Ha in mente altri progetti che prevedano l’utilizzo delle cellule primarie umane?
«La maggior parte dell’attività che svolgiamo all’interno del nostro gruppo prevede l’impiego di cellule primarie e abbiamo diverse idee per il prossimo futuro che vorremmo esplorare. Spostandoci un po’ dal contesto vaccini, ma rimanendo sempre nell’ambito delle malattie infettive sicuramente ci piacerebbe poter studiare i meccanismi con cui i patogeni interagiscono con il nostro sistema immunitario e con il nostro organismo in sistemi sempre più vicini alla fisiologia umana e che mimino quindi in maniera più fedele gli eventi che avvengono nel nostro organismo».
Ci sono dei limiti nell’utilizzo delle cellule primarie umane come alternativa ai metodi animali? Se sì, come si possono superare?

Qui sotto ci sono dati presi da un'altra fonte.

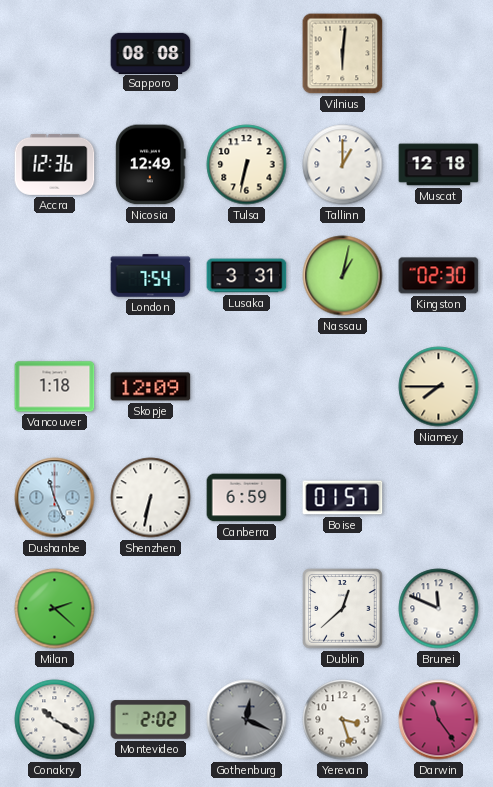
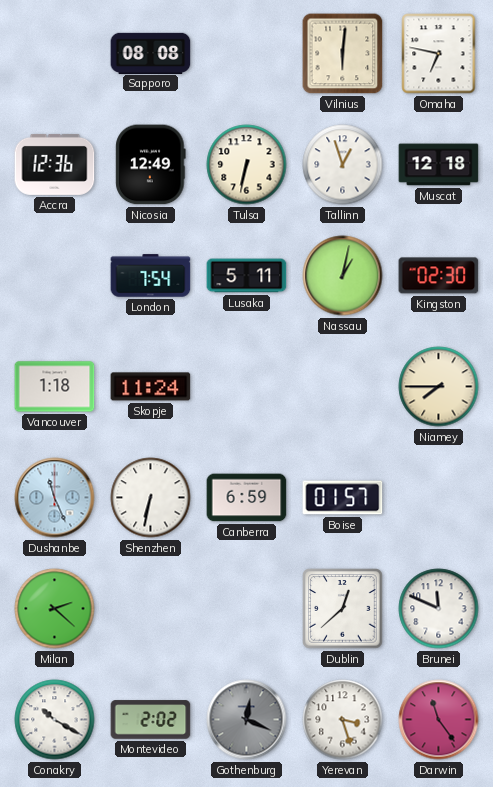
Omaha: none -> 6:47
Tallinn: 1:00 -> 12:57
Lusaka: 3:31 -> 5:11
Skopje: 12:09 -> 11:24
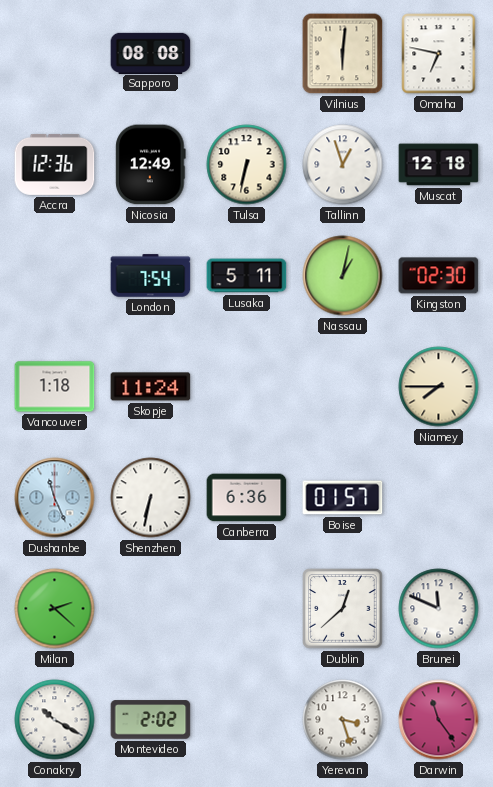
Canberra: 6:59 -> 6:36
Gothenburg: 12:19 -> none
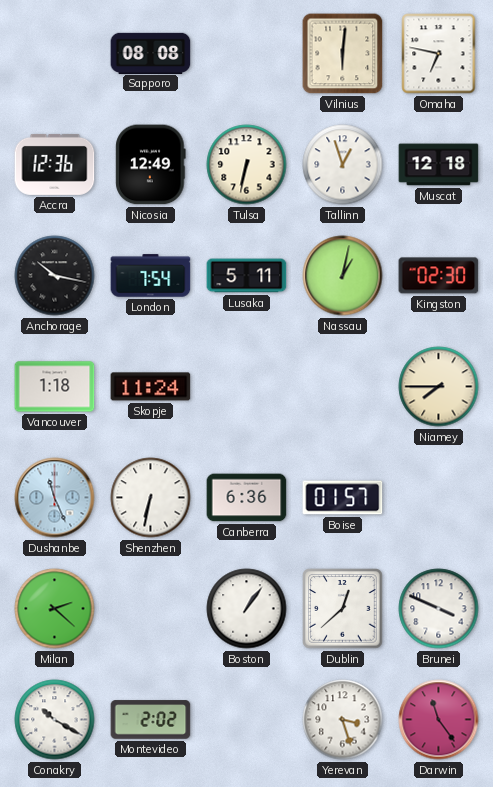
Anchorage: none -> 10:17
Boston: none -> 1:06
Brunei: 11:49 -> 3:49
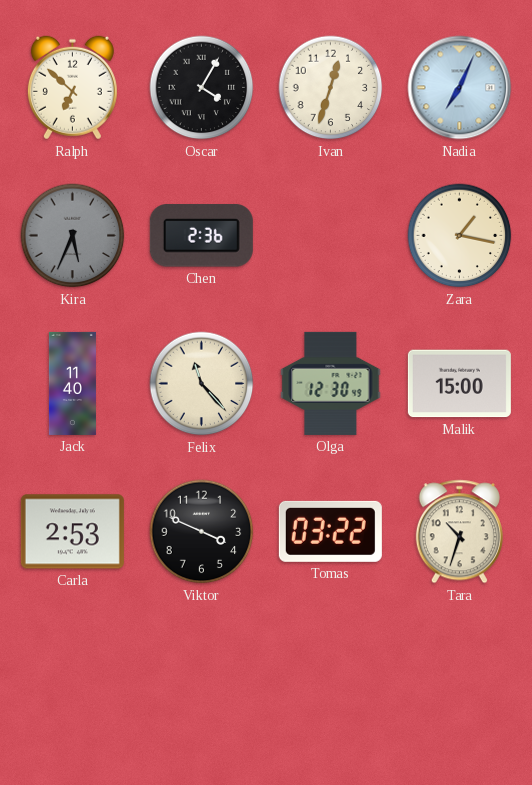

Ci possono essere questioni di natura etica, ma anche sulla sperimentazione animale va adottata cautela e responsabilità
«Il limite principale che vedo potrebbe essere dovuto alla loro disponibilità o semplicità di approvvigionamento e a possibili questioni di natura etica che potrebbero richiedere un’autorizzazione per il loro utilizzo. Ma, ovviamente, anche l’impiego di animali a scopi scientifici richiede un iter autorizzativo e una valutazione attenta da parte di una commissione di esperti. Quindi sotto questo punto di vista possiamo considerare che ci sono alcune limitazioni comuni. Dal punto di vista scientifico, le cellule primarie come dicevo costituiscono un patrimonio da capitalizzare per investigare meccanismi fisiologici. Ovviamente, affinché vi possa essere una sostituzione del metodo animale, il metodo in vitro deve dimostrare di essere scientificamente solido e di ricapitolare con elevata accuratezza ciò che avviene in vivo».